三维扫描技术通过激光扫描、光学测量等方式获取目标物体表面点云数据,而点云数据是由大量坐标点组成的三维数字化模型,其中每个点都有其自身的坐标、颜色值和法向量信息。
但是,在实际应用中,由于点云数据来源不同,扫描速度和精度不同等原因,会造成多组点云数据之间在重叠区域存在一定的偏差和误差,从而影响三维模型的精度和完整度。
因此,点云拼接技术及点云缺失填补技术就显得尤为重要。
点云拼接是指将多组点云数据在其重叠区域进行融合,形成一个完整的三维模型;点云补孔是指将点云中缺失的数据通过外推、插值等方式进行填补,使得三维模型的完整性得到保障。
点云拼接和补孔技术的研究对于提高三维扫描的精度和完整性,以及促进三维数字化技术的发展具有非常重要的意义和应用价值。
二、研究的内容和方法本文将重点研究三维扫描系统中点云的拼接及补孔方法,具体内容如下:1. 点云拼接方法的研究:主要包括基于点云配准的拼接方法和基于网格配准的拼接方法。
前者主要通过对点云数据进行配准,最终形成一个连续的点云模型;后者则通过对点云进行三角化,并生成三角网格模型,最终形成一个连续的多边形模型。
----------
[待办任务]
a: 将关于点云拼接与补孔的文本中的“因此,点云拼接技术及点云缺失填补技术就显得尤为重要。”一句译成英文。
b: 续写关于点云拼接与补孔的文本,从其末句之后接着写。

存储数据
----------
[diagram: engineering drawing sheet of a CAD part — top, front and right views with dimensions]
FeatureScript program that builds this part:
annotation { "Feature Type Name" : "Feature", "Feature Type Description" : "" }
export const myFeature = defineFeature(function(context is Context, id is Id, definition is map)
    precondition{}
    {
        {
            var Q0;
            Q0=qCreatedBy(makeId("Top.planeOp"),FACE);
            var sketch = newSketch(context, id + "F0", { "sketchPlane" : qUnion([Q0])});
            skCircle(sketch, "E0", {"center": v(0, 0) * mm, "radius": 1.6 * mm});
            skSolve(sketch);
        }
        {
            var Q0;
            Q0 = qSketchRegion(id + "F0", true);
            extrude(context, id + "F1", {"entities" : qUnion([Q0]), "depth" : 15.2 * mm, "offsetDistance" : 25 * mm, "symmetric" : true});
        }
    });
----------
[各题答案]
a: Therefore, point cloud stitching technology and point cloud gap-filling technology become especially important.

b:
2. 点云补孔方法的研究:主要包括基于几何和法向量信息的补孔方法和基于图像和纹理信息的补孔方法。
前者主要通过对点云进行平面外推、法向量插值等方式进行补孔;后者则通过对点云进行图像纹理映射,利用图像信息进行缺失填补。
3. 研究点云拼接和补孔的综合算法:通过将点云拼接和补孔算法进行整合,提出一种综合算法,以提高三维模型的精度和完整性。
4. 实验验证及性能评估:通过实验验证,比较不同的点云拼接与补孔方法,评估其精度、效率和适用性。
三、论文的创新点1. 研究基于点云的综合算法,实现对多组点云数据的准确拼接和缺失数据的高效填补。